Progress understanding how hohlraum foam-liners can be used to improve laser beam propagation through hohlraum plasmas
ORAL
Abstract
The expansion of a laser-heated hohlraum wall can quickly fill the cavity and reduce or prevent propagation of other laser beams into the hohlraum. To delay such plasma filling, ignition hohlraums have typically used a high-density gas-fill or have been irradiated with a short (< 10 ns) laser pulse; the former can cause laser plasma instabilities (LPI), while a short laser pulse limits the design space required to reach symmetric implosions.
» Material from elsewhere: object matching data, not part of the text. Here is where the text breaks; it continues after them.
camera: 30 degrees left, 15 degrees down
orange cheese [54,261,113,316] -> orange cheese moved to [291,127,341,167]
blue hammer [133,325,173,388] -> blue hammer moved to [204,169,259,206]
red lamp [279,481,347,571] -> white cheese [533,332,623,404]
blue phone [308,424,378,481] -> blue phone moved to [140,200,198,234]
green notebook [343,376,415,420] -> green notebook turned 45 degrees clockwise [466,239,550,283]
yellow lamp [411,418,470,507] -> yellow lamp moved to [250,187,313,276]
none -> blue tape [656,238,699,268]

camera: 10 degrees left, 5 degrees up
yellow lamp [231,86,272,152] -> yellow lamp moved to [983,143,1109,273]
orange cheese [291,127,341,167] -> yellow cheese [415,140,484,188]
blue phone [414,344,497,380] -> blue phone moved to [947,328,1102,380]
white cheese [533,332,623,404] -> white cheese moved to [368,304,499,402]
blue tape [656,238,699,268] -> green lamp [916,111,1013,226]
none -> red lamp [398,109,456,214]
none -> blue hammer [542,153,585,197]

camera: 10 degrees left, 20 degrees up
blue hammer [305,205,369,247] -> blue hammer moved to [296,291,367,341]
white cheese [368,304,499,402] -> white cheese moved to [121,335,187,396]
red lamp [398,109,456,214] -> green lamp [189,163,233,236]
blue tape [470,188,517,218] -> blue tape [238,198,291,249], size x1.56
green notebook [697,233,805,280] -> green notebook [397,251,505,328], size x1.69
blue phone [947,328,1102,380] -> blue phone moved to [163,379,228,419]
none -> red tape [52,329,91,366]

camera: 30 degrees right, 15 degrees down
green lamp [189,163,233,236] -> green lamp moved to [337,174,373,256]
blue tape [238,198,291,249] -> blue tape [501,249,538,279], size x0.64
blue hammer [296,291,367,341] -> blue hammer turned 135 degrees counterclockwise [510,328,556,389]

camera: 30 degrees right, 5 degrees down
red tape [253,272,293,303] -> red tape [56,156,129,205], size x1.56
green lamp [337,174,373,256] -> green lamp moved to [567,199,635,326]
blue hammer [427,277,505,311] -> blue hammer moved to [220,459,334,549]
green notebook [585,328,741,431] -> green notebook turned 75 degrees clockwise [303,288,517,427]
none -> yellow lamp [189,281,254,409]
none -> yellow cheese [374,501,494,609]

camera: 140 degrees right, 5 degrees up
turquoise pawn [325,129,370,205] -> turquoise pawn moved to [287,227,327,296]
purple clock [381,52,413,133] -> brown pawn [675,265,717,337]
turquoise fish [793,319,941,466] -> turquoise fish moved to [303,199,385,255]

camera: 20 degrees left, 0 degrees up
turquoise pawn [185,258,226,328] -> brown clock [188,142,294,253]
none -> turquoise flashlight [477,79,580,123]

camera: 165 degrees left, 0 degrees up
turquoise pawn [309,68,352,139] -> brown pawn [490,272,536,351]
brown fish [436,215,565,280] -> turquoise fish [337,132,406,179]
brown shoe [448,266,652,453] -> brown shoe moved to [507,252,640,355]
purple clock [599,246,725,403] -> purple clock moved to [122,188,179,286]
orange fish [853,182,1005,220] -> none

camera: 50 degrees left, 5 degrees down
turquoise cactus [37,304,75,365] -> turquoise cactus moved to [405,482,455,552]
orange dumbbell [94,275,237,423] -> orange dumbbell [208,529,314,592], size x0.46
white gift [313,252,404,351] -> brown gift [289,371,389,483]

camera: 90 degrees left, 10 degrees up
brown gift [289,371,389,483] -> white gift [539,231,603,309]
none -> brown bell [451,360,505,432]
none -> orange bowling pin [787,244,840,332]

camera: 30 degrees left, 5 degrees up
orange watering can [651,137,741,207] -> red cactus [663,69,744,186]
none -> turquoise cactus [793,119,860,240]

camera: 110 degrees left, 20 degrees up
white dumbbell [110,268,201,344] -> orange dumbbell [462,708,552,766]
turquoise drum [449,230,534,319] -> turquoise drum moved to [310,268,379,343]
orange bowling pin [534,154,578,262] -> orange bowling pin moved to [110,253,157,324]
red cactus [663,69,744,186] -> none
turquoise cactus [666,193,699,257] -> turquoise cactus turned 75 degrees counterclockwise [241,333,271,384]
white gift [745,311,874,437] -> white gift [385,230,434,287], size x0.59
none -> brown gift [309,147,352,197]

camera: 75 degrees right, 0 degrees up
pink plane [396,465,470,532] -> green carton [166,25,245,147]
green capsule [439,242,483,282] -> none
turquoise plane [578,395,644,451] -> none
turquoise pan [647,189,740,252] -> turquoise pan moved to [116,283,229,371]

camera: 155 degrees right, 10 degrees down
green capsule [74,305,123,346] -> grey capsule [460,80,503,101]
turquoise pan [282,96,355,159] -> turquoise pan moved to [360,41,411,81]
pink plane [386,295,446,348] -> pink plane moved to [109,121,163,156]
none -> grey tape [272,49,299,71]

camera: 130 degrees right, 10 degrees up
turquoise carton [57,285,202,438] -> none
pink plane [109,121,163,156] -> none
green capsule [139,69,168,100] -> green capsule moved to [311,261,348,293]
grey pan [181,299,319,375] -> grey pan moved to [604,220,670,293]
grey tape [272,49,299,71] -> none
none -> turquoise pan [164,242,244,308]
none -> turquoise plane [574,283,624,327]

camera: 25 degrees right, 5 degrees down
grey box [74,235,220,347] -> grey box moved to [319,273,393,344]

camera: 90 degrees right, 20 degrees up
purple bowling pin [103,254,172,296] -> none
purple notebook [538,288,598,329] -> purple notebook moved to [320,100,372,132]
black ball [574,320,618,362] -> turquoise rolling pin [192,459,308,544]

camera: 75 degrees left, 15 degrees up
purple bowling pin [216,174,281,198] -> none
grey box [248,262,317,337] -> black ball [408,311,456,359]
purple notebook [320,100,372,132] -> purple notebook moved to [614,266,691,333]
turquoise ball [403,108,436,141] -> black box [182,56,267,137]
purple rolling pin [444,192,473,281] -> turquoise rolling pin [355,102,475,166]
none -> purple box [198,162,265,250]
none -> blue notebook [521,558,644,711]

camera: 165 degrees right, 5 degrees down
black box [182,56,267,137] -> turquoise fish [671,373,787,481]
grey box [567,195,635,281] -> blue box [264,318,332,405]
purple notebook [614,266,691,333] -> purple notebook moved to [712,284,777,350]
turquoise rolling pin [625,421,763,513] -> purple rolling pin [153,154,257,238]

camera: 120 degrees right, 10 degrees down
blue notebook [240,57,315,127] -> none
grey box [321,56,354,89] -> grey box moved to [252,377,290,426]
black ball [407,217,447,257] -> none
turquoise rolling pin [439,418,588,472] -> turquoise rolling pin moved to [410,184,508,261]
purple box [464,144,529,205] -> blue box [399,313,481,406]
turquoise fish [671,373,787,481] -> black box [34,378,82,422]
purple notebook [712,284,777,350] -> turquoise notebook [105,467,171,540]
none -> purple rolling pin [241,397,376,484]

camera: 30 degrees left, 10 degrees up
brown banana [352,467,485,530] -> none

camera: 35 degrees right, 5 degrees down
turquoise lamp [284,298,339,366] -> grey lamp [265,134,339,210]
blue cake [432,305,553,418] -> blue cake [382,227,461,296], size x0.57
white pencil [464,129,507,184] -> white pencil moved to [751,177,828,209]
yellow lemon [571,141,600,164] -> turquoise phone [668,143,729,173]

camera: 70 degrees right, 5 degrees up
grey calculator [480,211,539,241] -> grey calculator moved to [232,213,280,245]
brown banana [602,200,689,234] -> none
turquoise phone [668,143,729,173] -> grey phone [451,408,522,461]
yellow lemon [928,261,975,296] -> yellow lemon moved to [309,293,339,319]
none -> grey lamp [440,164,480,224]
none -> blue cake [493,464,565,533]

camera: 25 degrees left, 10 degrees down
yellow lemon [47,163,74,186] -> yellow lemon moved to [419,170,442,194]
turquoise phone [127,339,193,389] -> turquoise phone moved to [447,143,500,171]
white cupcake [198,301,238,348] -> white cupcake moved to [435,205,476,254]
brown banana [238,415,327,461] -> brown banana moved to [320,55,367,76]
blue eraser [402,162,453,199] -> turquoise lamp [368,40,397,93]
Foam-liners are predicted to mitigate wall motion in a low gas-fill hohlraum, and so would enable the hohlraum to usefully drive a capsule over a longer duration. On the National Ignition Facility we have been engaged in two types of experiments to study foam-lined hohlraums. The first aims to radiograph the expansion of a foam-lined Au wall in a cylindrical geometry and, using simulation, infer the location of the 1/4 $n_{crit}$ surface. We observe that a 20 mg/cc Ta$_2$O$_5$ foam, 200 µm thick delays the expansion of Au hohlraum wall by 0.5 - 0.7 ns. The second type introduces a Ta$_2$O$_5$ foam-liner into a hohlraum and are designed to measure the effect of the foam-liner on capsule drive.
*This work was performed under the auspices of the U.S. Department of Energy by Lawrence Livermore National Laboratory under Contract DE-AC52-07NA27344.